By in Press Enterprise on December 2, 2017

By Jonathan Lansner

Forget the high rents, just finding an empty Southern California rental is a challenge.

But will significant construction efforts give apartment shoppers many more options?

A recent report by the Marcus & Millichap brokerage suggests only modest help is coming as a decent local job market creates new renters at a pace nearly equal to the number of new apartments builders are bringing online.

Vacancy stats for the third quarter reveal a slight increase in available units in major complexes across Southern California. But empty units remain a rarity as even the national vacancy rate — 4.5 percent — runs below the historic 5 percent norm.

Here’s how rental availability breaks down by Southern California’s major markets, according to Marcus & Millichap:

Los Angeles County

Vacancy bounced up from last year’s post-recession low, rising 1 full percentage point to 3.6 percent.

Why? Construction outpaced landlords ability to fill rentals.

In the past year, 9,800 new units came to the market — most in Downtown L.A. — up from a previous 8,000-a-year pace.

**Study questions:**
[1] Decide whether each statement below agrees with the article on Southern California rentals, answering yes or no and quoting the words of the article that settle it: (a) The national vacancy rate is above the historic 5 percent norm. (b) Vacancy in Los Angeles County rose 1 full percentage point to 3.6 percent. (c) Fewer new units came to the Los Angeles County market in the past year than under the previous yearly pace.
[2] Carry the article on Southern California rentals forward, beginning right after its final sentence.

**Dataset content:**
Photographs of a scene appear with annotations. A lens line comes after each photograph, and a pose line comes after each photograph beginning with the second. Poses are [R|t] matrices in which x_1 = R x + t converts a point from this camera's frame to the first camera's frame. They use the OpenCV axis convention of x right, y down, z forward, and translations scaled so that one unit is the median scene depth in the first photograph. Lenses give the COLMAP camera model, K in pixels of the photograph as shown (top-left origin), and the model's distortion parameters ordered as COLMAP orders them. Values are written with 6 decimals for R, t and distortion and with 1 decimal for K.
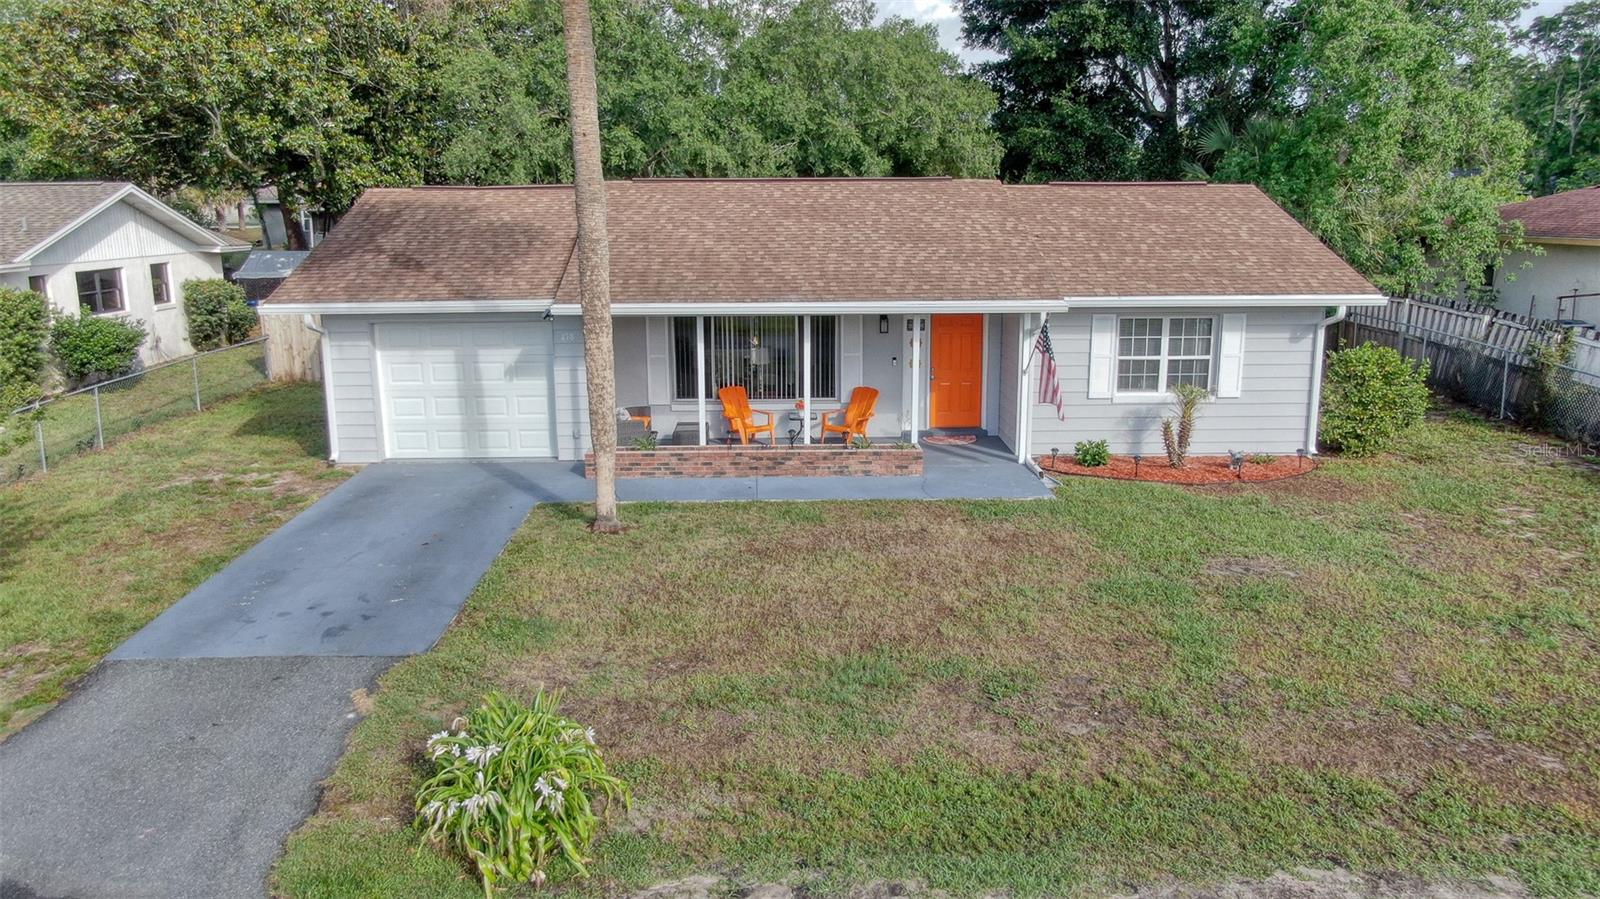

**Written answers:**
[1]
(a) No: "even the national vacancy rate — 4.5 percent — runs below the historic 5 percent norm."
(b) Yes: "rising 1 full percentage point to 3.6 percent."
(c) No: "9,800 new units came to the market — most in Downtown L.A. — up from a previous 8,000-a-year pace."

[2]
The report gives little hope to apartment hunters, noting in L.A. “job gains have fueled household formations during a time of out-of-reach home prices for many. This combination of factors keeps vacancy below 4 percent in most submarkets.”

Orange County

Landlords could not lease up all the newly built units, so the vacancy rate rose from last year’s post-recession low.

Still, that 0.8 percentage-point increase pushed Orange County vacancies all the way up to 3.5 percent, the tightest in the region.

Developers added 6,175 units in a year and are working on 9,300 more but the report notes Orange County’s “household formations and a sizable millennial populace, will prevent an uncontrolled rise in vacancy.”

Inland Empire

It’s been eight years, but there’s actually more choice this year! Oh, that’s 3.6 percent empty units vs. 2.7 percent vs. a year ago.